*** Record set

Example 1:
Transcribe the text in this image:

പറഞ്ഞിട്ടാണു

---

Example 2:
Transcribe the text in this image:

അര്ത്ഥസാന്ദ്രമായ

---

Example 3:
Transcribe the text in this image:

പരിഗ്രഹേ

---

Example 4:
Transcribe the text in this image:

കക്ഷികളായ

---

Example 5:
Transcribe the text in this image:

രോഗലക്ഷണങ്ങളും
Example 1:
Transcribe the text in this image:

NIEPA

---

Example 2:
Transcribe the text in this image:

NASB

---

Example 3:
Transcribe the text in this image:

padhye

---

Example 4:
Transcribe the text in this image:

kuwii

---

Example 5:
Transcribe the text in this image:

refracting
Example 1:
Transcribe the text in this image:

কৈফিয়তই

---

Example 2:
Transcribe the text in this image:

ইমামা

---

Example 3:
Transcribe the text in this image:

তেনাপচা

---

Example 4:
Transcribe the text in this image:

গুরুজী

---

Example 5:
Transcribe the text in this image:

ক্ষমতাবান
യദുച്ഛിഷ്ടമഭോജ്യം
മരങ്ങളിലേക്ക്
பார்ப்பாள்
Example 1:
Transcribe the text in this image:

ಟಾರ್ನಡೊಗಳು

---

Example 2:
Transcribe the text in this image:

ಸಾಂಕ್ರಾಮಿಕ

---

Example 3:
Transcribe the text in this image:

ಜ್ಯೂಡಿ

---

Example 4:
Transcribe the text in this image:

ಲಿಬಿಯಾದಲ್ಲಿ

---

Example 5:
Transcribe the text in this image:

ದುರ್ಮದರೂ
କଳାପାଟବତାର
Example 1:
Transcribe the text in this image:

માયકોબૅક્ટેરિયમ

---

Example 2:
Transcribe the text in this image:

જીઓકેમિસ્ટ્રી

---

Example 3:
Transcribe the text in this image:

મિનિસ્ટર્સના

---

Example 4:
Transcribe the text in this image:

******

Aim of the task. The entries above are to be retyped exactly.

Answer for the task.
Example 1:
Transcribe the text in this image:

പറഞ്ഞിട്ടാണു

---

Example 2:
Transcribe the text in this image:

അര്ത്ഥസാന്ദ്രമായ

---

Example 3:
Transcribe the text in this image:

പരിഗ്രഹേ

---

Example 4:
Transcribe the text in this image:

കക്ഷികളായ

---

Example 5:
Transcribe the text in this image:

രോഗലക്ഷണങ്ങളും
Example 1:
Transcribe the text in this image:

NIEPA

---

Example 2:
Transcribe the text in this image:

NASB

---

Example 3:
Transcribe the text in this image:

padhye

---

Example 4:
Transcribe the text in this image:

kuwii

---

Example 5:
Transcribe the text in this image:

refracting
Example 1:
Transcribe the text in this image:

কৈফিয়তই

---

Example 2:
Transcribe the text in this image:

ইমামা

---

Example 3:
Transcribe the text in this image:

তেনাপচা

---

Example 4:
Transcribe the text in this image:

গুরুজী

---

Example 5:
Transcribe the text in this image:

ক্ষমতাবান
യദുച്ഛിഷ്ടമഭോജ്യം
മരങ്ങളിലേക്ക്
பார்ப்பாள்
Example 1:
Transcribe the text in this image:

ಟಾರ್ನಡೊಗಳು

---

Example 2:
Transcribe the text in this image:

ಸಾಂಕ್ರಾಮಿಕ

---

Example 3:
Transcribe the text in this image:

ಜ್ಯೂಡಿ

---

Example 4:
Transcribe the text in this image:

ಲಿಬಿಯಾದಲ್ಲಿ

---

Example 5:
Transcribe the text in this image:

ದುರ್ಮದರೂ
କଳାପାଟବତାର
Example 1:
Transcribe the text in this image:

માયકોબૅક્ટેરિયમ

---

Example 2:
Transcribe the text in this image:

જીઓકેમિસ્ટ્રી

---

Example 3:
Transcribe the text in this image:

મિનિસ્ટર્સના

---

Example 4:
Transcribe the text in this image:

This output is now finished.